** Reading passage follows **

Video of this talk is available at: https://smartech.gatech.edu/handle/1853/56087Full collection of talk videos are available at: https://smartech.gatech.edu/handle/1853/46836
Algorithms & Randomness Center (ARC)
Monday, November 28, 2016
Klaus 1116 East - 11am
Approximate Gaussian Elimination for Laplacians: Fast, Sparse, and Simple
We show how to perform sparse approximate Gaussian elimination for Laplacian matrices. We present a simple, nearly linear time algorithm that approximates a Laplacian by a matrix with a sparse Cholesky factorization – the version of Gaussian elimination for positive semi-definite matrices. We compute this factorization by subsampling standard Gaussian elimination. This is the first nearly linear time solver for Laplacian systems that is based purely on random sampling, and does not use any graph theoretic constructions such as low-stretch trees, sparsifiers, or expanders. The crux of our proof is the use of matrix martingales to analyze the algorithm.
Rasmus Kyng is a PhD student in Computer Science at Yale University, advised by Dan Spielman. Before attending Yale, he received a BA in Computer Science from the University of Cambridge in 2011. His research interests include graph algorithms, applied and theoretical machine learning, and linear systems.

** End of Reading passage **

* **Directions for this task**
Please render this sentence from the talk announcement in Spanish: "We compute this factorization by subsampling standard Gaussian elimination." You can do the work without the records.

** Extracted material follows **

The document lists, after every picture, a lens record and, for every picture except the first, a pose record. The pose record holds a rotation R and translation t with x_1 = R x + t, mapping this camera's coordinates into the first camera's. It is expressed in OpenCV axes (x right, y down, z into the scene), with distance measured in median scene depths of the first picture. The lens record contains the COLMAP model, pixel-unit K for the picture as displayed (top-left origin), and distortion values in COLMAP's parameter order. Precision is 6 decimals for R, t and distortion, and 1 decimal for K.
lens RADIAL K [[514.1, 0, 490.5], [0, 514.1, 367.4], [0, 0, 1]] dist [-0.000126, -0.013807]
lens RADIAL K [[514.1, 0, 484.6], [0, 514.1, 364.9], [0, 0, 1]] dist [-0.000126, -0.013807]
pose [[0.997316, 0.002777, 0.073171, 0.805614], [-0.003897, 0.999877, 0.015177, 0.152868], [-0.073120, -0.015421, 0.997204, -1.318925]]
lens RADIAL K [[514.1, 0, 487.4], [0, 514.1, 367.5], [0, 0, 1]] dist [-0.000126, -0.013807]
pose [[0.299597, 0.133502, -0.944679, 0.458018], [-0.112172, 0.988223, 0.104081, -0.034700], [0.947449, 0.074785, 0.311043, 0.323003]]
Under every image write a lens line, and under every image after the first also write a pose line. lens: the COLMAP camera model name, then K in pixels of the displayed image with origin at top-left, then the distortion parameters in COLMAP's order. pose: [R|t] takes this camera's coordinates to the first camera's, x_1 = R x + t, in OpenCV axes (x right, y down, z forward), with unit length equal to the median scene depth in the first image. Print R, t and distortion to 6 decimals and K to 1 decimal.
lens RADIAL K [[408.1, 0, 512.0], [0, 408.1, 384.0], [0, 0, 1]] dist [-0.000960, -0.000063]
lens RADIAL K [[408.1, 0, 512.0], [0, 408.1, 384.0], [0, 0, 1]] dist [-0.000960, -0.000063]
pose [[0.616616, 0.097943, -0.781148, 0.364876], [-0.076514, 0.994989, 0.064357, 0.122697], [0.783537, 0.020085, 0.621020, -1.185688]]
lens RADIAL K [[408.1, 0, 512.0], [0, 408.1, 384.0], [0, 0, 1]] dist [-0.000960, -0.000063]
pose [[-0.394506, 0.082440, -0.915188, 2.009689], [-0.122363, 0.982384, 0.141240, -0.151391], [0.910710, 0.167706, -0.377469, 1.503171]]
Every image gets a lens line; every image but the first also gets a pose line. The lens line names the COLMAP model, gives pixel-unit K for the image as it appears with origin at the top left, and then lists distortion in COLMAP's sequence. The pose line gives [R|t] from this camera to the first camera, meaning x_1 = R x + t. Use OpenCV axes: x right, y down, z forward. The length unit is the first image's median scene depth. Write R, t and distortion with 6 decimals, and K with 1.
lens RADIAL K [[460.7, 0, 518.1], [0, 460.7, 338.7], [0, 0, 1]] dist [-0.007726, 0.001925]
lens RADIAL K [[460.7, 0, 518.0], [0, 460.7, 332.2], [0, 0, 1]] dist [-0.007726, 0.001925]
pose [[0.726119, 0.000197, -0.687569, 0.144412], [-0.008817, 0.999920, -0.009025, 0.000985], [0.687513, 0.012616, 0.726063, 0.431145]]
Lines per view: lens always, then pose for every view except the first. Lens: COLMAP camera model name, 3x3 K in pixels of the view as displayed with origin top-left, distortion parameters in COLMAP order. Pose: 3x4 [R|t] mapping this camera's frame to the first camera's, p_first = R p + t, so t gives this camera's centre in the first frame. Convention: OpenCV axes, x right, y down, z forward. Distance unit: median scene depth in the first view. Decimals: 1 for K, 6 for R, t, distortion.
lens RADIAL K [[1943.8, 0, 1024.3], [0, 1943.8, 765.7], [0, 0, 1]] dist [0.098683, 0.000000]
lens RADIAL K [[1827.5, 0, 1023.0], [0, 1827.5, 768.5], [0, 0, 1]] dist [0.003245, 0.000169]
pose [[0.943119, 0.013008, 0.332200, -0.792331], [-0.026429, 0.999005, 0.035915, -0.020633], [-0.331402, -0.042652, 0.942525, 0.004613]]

** End of Extracted material **

* **Response area**
Calculamos esta factorización submuestreando la eliminación gaussiana estándar.